Man muss exponentielle Zahlen kennen

Jeder Kleinsparer kennt das Prinzip des exponentiellen Wachstums durch den Zinseszins. Denn das ist seine Gewissheit, dass aus wenigen Cent mal viele Euro werden. Bei Epidemien ist es überlebenswichtig, dass man rechnen kann und weiß, was exponentielle Kurven sind. Wenn sich in einem Land die Zahl der Infizierten alle x Tage verdoppelt, verwandeln sich kleine, harmlose Zahlen in Windeseile in unbeherrschbare Monster. Das sind die mathematischen Tatsachen, welche die Wissenschaftler seit nunmehr zwei Jahren versuchen, der Politik beizubringen. Weil außer der Altkanzlerin, die Physikerin ist, keiner zuhört, haben wir die vierte Welle, denn mit Zahlen kann man nicht diskutieren.
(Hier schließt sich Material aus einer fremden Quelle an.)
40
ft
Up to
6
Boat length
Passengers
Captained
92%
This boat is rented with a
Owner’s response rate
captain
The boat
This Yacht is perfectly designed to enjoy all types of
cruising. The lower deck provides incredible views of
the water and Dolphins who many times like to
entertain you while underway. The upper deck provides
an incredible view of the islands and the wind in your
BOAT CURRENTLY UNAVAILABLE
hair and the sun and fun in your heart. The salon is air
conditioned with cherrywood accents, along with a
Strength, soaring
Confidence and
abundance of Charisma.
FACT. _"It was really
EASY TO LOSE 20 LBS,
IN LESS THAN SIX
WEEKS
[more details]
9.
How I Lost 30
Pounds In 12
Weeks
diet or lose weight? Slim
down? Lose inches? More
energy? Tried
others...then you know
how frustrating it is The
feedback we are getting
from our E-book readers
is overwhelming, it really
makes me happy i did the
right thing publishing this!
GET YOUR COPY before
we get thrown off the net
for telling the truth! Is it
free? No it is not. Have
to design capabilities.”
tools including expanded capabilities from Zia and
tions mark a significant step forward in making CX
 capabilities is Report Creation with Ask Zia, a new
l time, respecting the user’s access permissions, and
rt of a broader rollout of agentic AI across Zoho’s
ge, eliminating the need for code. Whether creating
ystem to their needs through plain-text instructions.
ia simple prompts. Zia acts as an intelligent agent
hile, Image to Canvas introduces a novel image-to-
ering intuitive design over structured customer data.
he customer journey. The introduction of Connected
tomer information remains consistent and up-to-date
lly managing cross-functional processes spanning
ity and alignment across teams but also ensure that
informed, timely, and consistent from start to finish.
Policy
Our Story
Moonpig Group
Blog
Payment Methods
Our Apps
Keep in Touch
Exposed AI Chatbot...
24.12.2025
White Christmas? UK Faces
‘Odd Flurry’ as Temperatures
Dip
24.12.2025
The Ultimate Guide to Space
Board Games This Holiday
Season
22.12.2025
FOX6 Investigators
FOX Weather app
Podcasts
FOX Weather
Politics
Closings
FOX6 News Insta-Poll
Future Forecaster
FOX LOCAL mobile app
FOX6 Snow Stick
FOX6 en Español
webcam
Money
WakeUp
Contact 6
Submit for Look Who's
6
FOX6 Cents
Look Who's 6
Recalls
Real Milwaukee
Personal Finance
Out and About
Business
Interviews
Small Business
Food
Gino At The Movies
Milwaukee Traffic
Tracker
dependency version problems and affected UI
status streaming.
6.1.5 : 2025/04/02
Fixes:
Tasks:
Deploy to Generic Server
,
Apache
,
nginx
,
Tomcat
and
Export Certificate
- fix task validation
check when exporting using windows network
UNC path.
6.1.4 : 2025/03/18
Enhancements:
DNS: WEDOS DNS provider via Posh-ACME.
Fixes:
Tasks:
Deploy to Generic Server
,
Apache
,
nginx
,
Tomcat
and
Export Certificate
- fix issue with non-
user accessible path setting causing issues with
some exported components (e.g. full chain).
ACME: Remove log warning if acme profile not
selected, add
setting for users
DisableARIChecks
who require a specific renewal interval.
Vermutlich die meisten der derzeitigen Corona-Opfer wären durch Impfung vermeidbar gewesen. Der Verschleiß des Pflegepersonals wäre vermeidbar. Der Schaden am Bruttosozialprodukt: vermeidbar. Wir haben die Impfstoffe. Wir wollen sie nicht. Soviel Wohlstandsverwahrlosung muss sich eine Gesellschaft erst einmal leisten können. Können wir uns das auf Dauer leisten? Und noch mal die Frage: Wer bitte spaltet denn hier?